A very different bull market is on the horizon

Bears have done its job. it removes overly bullish, and revalued the stock according to the actual situation. Like previous major sell-offs, these resets were driven by significant fundamental and forecast changes. so…

Don’t expect the next bull market to be like the last one

Times, conditions and attitudes are changing. However, most investors and many investment professionals will slowly let go of the past. Being comfortable with what they know will hinder their adjustment until they are convinced there is a newer, better approach. Of course, that means they need to see proof: superior performance and widespread popularity.

The pattern will be familiar:

  • Amid heights of negativity and skepticism, some stocks start to rise
  • Stocks stop falling and form foundation as negative sentiment eases and buying returns
  • Stocks start to rise, generating relief and a willingness to look ahead
  • The stock market has risen significantly, boosting investor interest and even generating limited bullish sentiment
  • The new bull market is mostly accepted, and it is now realized that some parts of the stock market are far outperforming other, more familiar areas.

So today’s strategy is clear:

Start targeting new stock ideas that can be outperformers. Knowing them and the rationale behind them makes all the difference: new, exciting and interesting.

What is the difference?

Very. What will emerge are distinct “themes” containing winning stocks. Importantly, they bear no resemblance to familiar themes of the past.

Why is there always such a dramatic shift? human nature:

  • In bull markets, themes emerge as rationale and descriptions of winning strategies
  • In its heyday, themes became the ultimate way to invest in stocks
  • At peak popularity, these themes generate extremely high valuations and return expectations
  • When some concerns were first noticed, those top valuations slipped
  • When fears start to ease expectations, a slide turns into a slide that could signal a bear market is forming
  • As fears become more prevalent and certain, bear markets occur, ending in a flood of negative sentiment, undermining and discrediting those bull market themes and beliefs

Key question: How to invest in the next bull market theme?

Realize that some magical Wall Street prospectus doesn’t predict a new bull market. It will evolve with conditions, actions and developments. So, the answer is to ride the Wall Street carriage. this means…

Invest with active managers in pursuit of capital appreciation. Diversify between value, growth and eclectic management styles. Also, diversify company size (better yet, find funds that aren’t limited by size). Avoid the biggest funds — they’re too bulky to adjust in time, and they tend to be closer to the overall stock market allocation to keep performance consistent.

An Example: My Fund Selection

I believe that winning in the next bull market will require sound, in-depth research backed by experienced portfolio managers. Therefore, I have selected the following four equity funds (three in Vanguard and one in Fidelity).

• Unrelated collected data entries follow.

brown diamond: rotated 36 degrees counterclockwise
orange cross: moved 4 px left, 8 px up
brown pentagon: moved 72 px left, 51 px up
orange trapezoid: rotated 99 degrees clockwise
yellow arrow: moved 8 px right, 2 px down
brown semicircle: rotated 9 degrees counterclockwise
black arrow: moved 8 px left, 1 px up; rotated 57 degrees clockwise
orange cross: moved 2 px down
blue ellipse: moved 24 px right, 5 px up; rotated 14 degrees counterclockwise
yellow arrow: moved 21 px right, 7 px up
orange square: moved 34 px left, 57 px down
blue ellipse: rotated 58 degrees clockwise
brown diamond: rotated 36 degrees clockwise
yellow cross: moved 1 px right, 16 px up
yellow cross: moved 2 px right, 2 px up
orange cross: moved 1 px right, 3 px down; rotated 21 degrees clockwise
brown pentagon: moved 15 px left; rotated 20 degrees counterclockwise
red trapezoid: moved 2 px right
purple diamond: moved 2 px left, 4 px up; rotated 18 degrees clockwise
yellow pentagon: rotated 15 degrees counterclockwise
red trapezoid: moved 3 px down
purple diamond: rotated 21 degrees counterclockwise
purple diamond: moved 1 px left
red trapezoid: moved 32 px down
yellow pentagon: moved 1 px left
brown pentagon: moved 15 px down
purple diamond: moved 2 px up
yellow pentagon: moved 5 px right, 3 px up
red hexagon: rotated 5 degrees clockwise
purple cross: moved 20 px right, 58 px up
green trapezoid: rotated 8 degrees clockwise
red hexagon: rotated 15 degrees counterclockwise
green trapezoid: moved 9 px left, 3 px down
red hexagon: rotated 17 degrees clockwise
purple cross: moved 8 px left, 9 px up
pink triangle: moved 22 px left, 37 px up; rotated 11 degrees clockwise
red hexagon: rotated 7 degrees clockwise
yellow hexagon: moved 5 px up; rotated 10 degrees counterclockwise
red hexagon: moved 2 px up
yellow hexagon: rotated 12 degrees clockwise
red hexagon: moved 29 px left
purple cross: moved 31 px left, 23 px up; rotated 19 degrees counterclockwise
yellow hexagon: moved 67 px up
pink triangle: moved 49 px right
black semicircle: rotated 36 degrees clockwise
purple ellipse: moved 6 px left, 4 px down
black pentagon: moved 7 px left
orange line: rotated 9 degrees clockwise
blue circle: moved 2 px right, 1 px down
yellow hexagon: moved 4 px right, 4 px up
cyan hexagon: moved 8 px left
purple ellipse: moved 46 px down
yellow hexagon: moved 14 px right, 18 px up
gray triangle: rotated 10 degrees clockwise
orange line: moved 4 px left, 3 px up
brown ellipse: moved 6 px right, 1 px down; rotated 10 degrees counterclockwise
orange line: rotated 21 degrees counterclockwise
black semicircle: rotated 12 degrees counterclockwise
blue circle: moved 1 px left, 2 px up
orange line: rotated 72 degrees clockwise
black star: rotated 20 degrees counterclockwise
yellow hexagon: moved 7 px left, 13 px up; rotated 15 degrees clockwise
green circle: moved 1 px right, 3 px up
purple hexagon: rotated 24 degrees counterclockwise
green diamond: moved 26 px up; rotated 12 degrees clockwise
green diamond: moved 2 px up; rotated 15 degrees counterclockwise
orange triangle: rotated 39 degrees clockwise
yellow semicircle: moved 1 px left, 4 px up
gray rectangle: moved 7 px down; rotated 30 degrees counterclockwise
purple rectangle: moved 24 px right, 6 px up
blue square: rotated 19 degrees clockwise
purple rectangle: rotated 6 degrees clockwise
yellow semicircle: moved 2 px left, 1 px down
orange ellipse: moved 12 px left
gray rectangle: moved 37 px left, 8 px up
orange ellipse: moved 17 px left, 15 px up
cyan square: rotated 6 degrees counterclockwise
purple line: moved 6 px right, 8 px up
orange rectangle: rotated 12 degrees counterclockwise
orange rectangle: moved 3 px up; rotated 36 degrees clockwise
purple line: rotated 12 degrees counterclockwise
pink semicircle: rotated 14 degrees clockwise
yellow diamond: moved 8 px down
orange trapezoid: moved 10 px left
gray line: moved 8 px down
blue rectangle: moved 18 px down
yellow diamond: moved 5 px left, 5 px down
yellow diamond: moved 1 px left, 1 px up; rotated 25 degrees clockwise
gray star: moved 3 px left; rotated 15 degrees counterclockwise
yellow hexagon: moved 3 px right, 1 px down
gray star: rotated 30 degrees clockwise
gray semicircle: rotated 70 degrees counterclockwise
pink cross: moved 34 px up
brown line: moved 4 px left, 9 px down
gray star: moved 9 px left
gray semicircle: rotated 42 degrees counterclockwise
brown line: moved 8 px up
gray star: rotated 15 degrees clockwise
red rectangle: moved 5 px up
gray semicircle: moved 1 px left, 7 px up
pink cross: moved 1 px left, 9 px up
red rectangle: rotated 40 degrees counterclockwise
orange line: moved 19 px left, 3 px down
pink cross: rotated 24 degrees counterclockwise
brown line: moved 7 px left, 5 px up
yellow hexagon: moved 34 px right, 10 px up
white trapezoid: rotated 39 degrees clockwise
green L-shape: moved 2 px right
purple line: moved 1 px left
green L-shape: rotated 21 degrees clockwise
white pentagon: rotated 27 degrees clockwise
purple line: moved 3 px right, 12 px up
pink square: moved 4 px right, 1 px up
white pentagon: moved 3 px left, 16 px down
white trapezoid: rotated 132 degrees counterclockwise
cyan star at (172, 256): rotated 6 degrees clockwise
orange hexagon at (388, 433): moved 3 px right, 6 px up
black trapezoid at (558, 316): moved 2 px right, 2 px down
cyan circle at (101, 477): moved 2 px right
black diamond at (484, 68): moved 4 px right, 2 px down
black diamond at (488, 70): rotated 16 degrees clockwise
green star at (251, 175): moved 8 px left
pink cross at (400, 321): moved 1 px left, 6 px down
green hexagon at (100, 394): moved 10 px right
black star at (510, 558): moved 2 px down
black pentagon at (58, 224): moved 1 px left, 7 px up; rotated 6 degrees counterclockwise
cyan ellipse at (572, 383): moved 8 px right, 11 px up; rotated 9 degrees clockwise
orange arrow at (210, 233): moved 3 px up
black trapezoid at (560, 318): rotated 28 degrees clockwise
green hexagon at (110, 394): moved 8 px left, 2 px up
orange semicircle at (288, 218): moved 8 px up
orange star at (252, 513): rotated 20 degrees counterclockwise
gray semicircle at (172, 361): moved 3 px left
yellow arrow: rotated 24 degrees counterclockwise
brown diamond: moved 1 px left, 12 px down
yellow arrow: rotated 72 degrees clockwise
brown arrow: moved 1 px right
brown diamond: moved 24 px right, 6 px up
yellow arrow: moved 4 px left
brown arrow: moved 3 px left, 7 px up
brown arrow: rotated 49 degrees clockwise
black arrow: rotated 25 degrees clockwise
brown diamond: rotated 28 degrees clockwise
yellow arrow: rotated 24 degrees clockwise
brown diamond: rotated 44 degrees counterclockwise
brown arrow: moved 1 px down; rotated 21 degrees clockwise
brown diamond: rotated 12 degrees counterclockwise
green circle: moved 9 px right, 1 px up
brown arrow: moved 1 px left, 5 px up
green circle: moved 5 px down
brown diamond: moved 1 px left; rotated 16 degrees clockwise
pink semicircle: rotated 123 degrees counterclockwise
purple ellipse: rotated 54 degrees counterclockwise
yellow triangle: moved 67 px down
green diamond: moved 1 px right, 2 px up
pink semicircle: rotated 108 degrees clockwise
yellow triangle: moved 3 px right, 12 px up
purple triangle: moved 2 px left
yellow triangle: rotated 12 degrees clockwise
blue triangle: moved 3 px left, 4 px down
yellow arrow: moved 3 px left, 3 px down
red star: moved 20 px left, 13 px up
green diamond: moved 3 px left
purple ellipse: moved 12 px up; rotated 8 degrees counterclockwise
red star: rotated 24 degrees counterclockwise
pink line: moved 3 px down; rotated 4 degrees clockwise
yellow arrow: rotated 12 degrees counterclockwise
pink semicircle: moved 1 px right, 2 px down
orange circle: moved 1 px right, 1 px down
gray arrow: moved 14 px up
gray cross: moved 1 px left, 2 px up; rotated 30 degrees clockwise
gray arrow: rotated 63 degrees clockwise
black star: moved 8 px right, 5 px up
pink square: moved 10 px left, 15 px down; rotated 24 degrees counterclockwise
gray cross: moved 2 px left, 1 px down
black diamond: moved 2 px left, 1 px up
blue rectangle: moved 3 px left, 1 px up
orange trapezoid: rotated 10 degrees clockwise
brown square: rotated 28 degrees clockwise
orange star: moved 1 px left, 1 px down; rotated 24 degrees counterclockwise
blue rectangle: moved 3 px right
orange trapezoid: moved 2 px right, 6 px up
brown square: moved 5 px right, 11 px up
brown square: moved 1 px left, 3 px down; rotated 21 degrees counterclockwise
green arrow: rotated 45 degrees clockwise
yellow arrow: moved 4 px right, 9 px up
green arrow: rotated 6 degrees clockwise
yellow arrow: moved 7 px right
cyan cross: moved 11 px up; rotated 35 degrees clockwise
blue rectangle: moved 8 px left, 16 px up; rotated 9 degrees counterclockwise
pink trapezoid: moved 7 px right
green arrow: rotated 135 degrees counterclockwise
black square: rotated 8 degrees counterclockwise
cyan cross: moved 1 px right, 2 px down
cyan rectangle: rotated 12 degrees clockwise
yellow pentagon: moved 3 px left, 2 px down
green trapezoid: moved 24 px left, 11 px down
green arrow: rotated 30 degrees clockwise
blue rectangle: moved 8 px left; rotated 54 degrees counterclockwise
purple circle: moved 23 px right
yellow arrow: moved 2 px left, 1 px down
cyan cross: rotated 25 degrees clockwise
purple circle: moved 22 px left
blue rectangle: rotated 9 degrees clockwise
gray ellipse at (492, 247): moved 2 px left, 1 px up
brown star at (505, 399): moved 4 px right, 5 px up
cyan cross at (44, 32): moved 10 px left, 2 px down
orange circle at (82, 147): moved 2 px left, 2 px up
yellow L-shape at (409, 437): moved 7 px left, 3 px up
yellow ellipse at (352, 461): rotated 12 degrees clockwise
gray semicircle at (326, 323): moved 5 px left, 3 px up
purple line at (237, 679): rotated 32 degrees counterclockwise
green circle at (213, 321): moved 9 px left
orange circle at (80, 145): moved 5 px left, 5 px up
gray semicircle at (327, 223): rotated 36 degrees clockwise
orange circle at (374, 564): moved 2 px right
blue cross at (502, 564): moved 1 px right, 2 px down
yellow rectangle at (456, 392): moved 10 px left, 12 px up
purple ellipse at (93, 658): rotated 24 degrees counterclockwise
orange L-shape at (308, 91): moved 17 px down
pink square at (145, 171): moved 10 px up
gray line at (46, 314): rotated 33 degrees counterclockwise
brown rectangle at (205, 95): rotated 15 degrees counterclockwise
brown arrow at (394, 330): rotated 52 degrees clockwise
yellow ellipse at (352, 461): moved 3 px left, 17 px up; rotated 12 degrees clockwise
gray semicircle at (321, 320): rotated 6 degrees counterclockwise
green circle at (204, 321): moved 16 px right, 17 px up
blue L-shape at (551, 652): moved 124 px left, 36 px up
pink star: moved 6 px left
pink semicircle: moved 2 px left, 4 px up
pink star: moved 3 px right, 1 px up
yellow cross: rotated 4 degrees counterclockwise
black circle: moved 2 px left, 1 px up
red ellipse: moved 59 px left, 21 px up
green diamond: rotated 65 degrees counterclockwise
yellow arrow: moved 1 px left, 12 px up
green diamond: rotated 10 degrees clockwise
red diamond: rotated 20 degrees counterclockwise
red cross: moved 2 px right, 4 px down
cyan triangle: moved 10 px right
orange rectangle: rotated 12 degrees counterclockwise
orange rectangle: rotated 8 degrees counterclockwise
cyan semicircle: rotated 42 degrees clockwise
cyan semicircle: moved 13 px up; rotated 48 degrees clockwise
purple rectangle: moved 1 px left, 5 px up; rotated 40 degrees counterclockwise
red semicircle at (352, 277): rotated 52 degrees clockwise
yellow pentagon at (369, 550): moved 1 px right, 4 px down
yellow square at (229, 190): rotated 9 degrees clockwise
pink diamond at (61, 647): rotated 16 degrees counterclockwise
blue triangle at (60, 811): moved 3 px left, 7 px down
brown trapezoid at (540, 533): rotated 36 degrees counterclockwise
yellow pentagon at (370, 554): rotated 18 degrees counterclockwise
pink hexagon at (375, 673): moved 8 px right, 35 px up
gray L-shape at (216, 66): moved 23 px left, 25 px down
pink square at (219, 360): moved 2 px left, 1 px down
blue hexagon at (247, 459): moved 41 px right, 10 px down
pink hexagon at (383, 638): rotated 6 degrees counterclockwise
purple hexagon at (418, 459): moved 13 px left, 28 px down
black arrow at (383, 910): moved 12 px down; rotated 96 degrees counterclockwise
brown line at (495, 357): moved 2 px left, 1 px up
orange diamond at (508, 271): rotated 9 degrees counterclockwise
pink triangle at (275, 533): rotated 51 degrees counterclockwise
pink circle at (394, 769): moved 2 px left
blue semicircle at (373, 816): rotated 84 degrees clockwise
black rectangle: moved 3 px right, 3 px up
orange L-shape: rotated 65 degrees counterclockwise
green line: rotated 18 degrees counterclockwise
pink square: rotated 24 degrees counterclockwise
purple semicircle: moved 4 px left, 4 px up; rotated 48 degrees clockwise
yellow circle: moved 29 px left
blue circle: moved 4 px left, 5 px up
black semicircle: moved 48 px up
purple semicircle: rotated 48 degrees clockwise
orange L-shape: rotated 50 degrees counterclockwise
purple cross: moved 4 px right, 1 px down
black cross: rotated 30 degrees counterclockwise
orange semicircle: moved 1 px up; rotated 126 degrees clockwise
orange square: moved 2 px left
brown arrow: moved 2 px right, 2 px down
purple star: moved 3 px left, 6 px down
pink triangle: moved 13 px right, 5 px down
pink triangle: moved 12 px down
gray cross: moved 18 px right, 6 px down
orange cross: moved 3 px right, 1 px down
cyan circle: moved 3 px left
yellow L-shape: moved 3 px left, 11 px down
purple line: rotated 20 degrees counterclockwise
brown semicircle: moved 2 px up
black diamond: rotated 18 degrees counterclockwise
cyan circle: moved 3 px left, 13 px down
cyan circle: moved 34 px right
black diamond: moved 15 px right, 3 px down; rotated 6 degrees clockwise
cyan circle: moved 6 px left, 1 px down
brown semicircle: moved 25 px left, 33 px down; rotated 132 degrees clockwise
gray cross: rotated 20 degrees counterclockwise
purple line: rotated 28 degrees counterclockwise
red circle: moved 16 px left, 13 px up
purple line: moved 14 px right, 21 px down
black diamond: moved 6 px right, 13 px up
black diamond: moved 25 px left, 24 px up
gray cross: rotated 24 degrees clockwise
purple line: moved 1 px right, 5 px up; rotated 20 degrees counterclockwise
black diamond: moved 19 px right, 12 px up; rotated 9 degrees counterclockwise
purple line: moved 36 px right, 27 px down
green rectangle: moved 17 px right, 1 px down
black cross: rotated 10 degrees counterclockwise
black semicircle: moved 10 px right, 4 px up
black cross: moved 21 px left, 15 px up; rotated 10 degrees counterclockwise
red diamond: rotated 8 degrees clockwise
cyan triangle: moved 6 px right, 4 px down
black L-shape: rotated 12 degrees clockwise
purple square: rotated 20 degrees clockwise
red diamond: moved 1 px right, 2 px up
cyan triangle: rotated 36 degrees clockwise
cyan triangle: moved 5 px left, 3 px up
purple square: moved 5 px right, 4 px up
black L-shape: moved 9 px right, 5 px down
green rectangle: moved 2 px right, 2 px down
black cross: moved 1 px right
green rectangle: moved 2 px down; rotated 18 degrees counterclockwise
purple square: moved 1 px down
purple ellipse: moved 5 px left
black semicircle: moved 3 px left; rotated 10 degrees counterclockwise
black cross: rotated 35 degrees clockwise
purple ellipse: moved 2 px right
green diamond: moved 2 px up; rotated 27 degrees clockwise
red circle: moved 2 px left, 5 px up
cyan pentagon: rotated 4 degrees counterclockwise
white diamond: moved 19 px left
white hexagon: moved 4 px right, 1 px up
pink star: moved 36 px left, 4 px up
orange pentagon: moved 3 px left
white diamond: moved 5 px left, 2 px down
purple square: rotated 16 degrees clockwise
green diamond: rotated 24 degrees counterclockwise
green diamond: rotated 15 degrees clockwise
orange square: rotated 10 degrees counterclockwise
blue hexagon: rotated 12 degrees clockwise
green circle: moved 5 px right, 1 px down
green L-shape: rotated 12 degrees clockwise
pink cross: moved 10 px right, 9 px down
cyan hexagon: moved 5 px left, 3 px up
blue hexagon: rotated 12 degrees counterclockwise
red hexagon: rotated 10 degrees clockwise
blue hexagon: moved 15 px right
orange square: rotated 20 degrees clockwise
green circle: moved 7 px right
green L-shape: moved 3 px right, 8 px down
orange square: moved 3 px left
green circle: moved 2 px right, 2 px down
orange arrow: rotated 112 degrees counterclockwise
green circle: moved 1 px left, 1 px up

These three Vanguard funds are managed by independent investment management firms selected by Vanguard investment professionals. This multi-pronged management style has been adopted by major institutional funds and has been the foundation of my career. It allows the pursuit of superior performance from professional managers while controlling overall risk through the diversification of different management styles.

Here are the three Vanguard funds and the number of investment firms selected to manage each (each linked to a Vanguard funds page):

  1. Vanguard Windsor Fund (Value Fund): Two Investment Management Firms
  2. Vanguard Growth and Income Fund (Growth and Value Convergence): Three Investment Management Firms
  3. Pioneer Explorer Fund (Professional Growth Funds): Five Investment Management Firms

The Fidelity Fund is managed solely by Fidelity, which has a history of successfully identifying new growth themes. The fund focuses on top stocks, and the fund’s small size makes it versatile.

Fidelity Focus on Stocks (Professional Growth Fund):

  • Holding: 40 companies
  • Fund size: $3.2 billion
  • “Active Share” (0% for index funds, 100% for full divergence from the S&P 500): 66%

Bottom Line: Be Positive, Think Different, Act Now

The main challenge of investing is dealing with a new, alternative universe unlike any of its predecessors. With a tectonic shift, like the current shift, investors’ belief in the last set of “ground truths” is overturned. In its place is uncertainty, which seems to point to the need for caution.

However, we should welcome the newfound focus on risk in the murky forecast. This mindset controls valuation and therefore makes potential returns more attractive.

So, glad this is the beginning of something new, everyone faces the same unknowns. Now, all What we need to do is invest in a way that allows us to catch the new excitement that is coming before it becomes popular.